And lo, Britain became a World Beater! There was much rejoicing in Westminster.
Yes folks, the word is that the UK now has more deaths per million of the population than any other country in the world. Bozo must be so proud of himself.
This achievement came courtesy of a couple of days of very high death counts. We are fast closing in on the 2000 a day mark. However, sad though this is, the long-term prognosis should be better as the death curve always lags a week or two behind the infections curve, and the latter has been dropping steadily for several days now.
Unfortunately the local situation is not good. Infections here are continuing to rise. There’s obviously some sort of local outbreak happening, and I’m planning on hunkering down for the duration. Even if that means having to do without a haggis for Burns Night.
Meanwhile, over the Atlantic, President Biden has been sworn in, as has Vice President Harris. Little Donny The Loser has thrown a massive sulk, and we are all waiting for him to finally be brought to justice for the significant number of crimes he appears to have committed. They got Al Capone for tax evasion. I’m sure something similar will work on Loser.

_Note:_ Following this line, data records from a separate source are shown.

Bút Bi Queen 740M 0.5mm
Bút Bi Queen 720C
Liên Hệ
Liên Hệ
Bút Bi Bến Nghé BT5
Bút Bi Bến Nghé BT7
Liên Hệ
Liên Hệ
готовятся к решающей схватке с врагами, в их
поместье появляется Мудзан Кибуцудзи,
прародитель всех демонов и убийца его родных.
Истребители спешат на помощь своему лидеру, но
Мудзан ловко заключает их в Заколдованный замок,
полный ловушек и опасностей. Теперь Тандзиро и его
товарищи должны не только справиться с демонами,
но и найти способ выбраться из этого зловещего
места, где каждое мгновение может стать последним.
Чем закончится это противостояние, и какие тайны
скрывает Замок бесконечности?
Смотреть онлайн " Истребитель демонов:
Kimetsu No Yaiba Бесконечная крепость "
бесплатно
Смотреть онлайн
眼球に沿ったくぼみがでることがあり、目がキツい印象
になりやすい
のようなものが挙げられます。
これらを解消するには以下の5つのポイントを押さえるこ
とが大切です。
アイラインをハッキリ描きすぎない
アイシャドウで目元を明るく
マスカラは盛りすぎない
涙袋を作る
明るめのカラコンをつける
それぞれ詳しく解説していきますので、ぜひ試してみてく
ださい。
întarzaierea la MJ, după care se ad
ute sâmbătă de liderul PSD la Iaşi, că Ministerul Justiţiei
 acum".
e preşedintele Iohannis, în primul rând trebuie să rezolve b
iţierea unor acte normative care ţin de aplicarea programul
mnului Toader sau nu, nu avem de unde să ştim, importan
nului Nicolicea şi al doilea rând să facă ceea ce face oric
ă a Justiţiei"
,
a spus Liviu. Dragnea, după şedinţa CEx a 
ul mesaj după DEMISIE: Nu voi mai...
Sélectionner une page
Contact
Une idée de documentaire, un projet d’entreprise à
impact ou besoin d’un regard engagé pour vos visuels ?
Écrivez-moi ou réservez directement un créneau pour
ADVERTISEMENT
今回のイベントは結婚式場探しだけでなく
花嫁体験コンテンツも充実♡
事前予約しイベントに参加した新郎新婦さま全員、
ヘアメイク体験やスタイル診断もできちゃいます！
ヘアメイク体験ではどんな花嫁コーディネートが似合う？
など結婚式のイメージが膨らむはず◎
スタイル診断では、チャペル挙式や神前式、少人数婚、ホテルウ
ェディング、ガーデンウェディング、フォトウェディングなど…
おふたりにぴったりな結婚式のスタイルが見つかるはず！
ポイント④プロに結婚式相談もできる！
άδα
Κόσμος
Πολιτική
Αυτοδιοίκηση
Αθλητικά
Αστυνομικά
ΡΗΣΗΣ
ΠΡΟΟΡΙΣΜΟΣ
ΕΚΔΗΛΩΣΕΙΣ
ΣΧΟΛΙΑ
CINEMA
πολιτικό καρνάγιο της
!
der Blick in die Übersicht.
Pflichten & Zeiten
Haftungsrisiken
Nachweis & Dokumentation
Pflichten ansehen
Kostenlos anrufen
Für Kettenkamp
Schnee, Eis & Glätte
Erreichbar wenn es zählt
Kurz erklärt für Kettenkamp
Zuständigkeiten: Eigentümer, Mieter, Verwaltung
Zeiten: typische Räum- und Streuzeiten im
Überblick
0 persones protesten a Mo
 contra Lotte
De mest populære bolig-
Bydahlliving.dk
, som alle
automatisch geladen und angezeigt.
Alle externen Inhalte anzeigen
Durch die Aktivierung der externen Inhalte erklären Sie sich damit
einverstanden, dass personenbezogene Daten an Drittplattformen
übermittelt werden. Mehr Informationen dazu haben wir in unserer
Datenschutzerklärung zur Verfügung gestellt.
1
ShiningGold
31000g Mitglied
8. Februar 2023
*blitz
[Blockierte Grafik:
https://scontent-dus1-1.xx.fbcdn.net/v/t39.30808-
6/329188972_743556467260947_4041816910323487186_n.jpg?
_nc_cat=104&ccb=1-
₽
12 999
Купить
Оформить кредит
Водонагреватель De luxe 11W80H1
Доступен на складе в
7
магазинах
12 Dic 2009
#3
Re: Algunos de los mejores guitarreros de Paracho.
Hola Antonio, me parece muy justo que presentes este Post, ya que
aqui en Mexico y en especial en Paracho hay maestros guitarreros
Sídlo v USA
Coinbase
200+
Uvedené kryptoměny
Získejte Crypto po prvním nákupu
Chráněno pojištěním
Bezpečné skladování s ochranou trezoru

The word is that Biden will reverse many of Loser’s awful policies in his first week in office. Hopefully that means doing something about those poor kids in concentration camps. Both major UK parties have done the traditional thing of sucking up to the new US leader, but Bozo is doubtless distraught that his best buddy is no longer in power. Meanwhile Labour has accused Biden of being “woke”. Given that they are trying to reinvent themselves as the party of bigoted white men, this does not surprise me. We may have finally reached the point where both main UK parties are to the right of the Democrats, which is quite an achievement.
And finally, if anyone out there is a GP, or knows one who might be willing to take an elderly trans woman as a patient, please let me know because apparently I need a new doctor again. I’m willing to move home if necessary, but note that I can’t afford to live in Bristol, let alone London.